* _Trecho de origem_:
::::::::::
Todos eles, de uma forma ou de outra, tem em John Singer uma espécie de confidente. Sabem que ele é surdo-mudo e que entende o que eles falam, mas será que Singer os compreende em seus sonhos, devaneios e frustrações, já que ele próprio tem os dele? Singer acaba de perder o melhor amigo, também surdo-mudo, Antonapoulos, que teve de ser internado em um asilo mental por causa de sucessivas crises agressivas. Singer sente uma grande solidão, um vazio que outro amigo não preencheria e sabe disso. Ele resolve alugar um quarto na pensão dos pais de Mick. Sua atitude sempre calma e prestativa tanto ali como no café de Biff, onde faz suas refeições, o tornam respeitado e procurado pelas personagens que já descrevemos.
O que todos tem em comum, e é algo que conduz a história e é latente, é a solidão, apesar de estarem rodeados de pessoas. Mas é uma solidão derivada da incomunicabilidade ou da falta de compreensão mesmo que o mundo tem para com John, Biff, Copeland, Jake e Mick. Por terem desejos, convicções e experiências que os outros não tem, fica difícil que eles sejam compreendidos. Eles até tentam expressar o que sentem, o que querem, mas não tem sucesso. E a incompreensão anda lado a lado com a exclusão, porque aquilo que eu não me esforço para compreender, eu excluo. E outra situação-limite do ser humano, representada em várias passagens do enredo: a necessidade constante de se comunicar, de se fazer entender, que é inerente ao homem, e que é difícil de ser alcançada.
::::::::::
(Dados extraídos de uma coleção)
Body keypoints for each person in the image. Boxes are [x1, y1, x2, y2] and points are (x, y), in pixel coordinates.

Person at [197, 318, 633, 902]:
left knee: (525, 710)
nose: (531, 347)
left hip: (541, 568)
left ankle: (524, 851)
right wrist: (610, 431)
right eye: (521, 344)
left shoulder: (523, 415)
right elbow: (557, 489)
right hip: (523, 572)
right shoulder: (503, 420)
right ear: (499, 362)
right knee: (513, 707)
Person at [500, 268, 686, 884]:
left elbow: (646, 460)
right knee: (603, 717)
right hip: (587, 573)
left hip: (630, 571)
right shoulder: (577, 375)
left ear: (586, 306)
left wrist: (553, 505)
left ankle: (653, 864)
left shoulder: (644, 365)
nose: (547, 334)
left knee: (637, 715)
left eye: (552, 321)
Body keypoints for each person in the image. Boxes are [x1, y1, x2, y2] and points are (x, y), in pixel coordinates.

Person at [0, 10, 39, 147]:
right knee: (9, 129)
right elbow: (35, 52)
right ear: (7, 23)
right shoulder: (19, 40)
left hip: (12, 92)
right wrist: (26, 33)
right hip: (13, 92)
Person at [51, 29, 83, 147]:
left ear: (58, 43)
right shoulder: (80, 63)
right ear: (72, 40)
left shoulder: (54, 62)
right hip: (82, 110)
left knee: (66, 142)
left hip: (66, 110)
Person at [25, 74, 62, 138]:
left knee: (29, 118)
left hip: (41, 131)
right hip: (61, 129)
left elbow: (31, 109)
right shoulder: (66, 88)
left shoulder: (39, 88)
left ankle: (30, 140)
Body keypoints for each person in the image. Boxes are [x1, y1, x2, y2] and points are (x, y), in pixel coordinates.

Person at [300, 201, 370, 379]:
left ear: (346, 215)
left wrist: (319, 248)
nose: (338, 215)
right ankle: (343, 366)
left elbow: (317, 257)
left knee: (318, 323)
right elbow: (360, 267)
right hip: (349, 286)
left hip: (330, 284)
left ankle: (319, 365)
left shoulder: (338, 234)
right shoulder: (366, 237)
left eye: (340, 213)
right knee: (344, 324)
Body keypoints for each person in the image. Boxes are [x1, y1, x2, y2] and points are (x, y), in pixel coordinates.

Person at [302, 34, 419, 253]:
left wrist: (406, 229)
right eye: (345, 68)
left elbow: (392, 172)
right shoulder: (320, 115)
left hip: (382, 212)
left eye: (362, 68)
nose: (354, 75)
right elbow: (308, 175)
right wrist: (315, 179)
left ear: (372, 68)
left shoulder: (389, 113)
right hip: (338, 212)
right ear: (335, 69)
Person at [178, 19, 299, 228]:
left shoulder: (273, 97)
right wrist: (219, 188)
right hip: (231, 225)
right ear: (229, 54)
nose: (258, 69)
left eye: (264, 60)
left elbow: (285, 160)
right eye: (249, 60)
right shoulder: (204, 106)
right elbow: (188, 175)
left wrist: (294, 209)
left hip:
::::::::::
* _Tarefas do exercício_:
- A) De acordo com o trecho sobre a solidão das personagens, por que Antonapoulos teve de ser internado em um asilo mental?
- B) Redigite, sem alterações, tudo o que vai de "Todos eles, de" até "que já descrevemos." no trecho sobre a solidão das personagens.

* _Soluções das tarefas_:
- A) Por causa de sucessivas crises agressivas.

- B)
Todos eles, de uma forma ou de outra, tem em John Singer uma espécie de confidente. Sabem que ele é surdo-mudo e que entende o que eles falam, mas será que Singer os compreende em seus sonhos, devaneios e frustrações, já que ele próprio tem os dele? Singer acaba de perder o melhor amigo, também surdo-mudo, Antonapoulos, que teve de ser internado em um asilo mental por causa de sucessivas crises agressivas. Singer sente uma grande solidão, um vazio que outro amigo não preencheria e sabe disso. Ele resolve alugar um quarto na pensão dos pais de Mick. Sua atitude sempre calma e prestativa tanto ali como no café de Biff, onde faz suas refeições, o tornam respeitado e procurado pelas personagens que já descrevemos.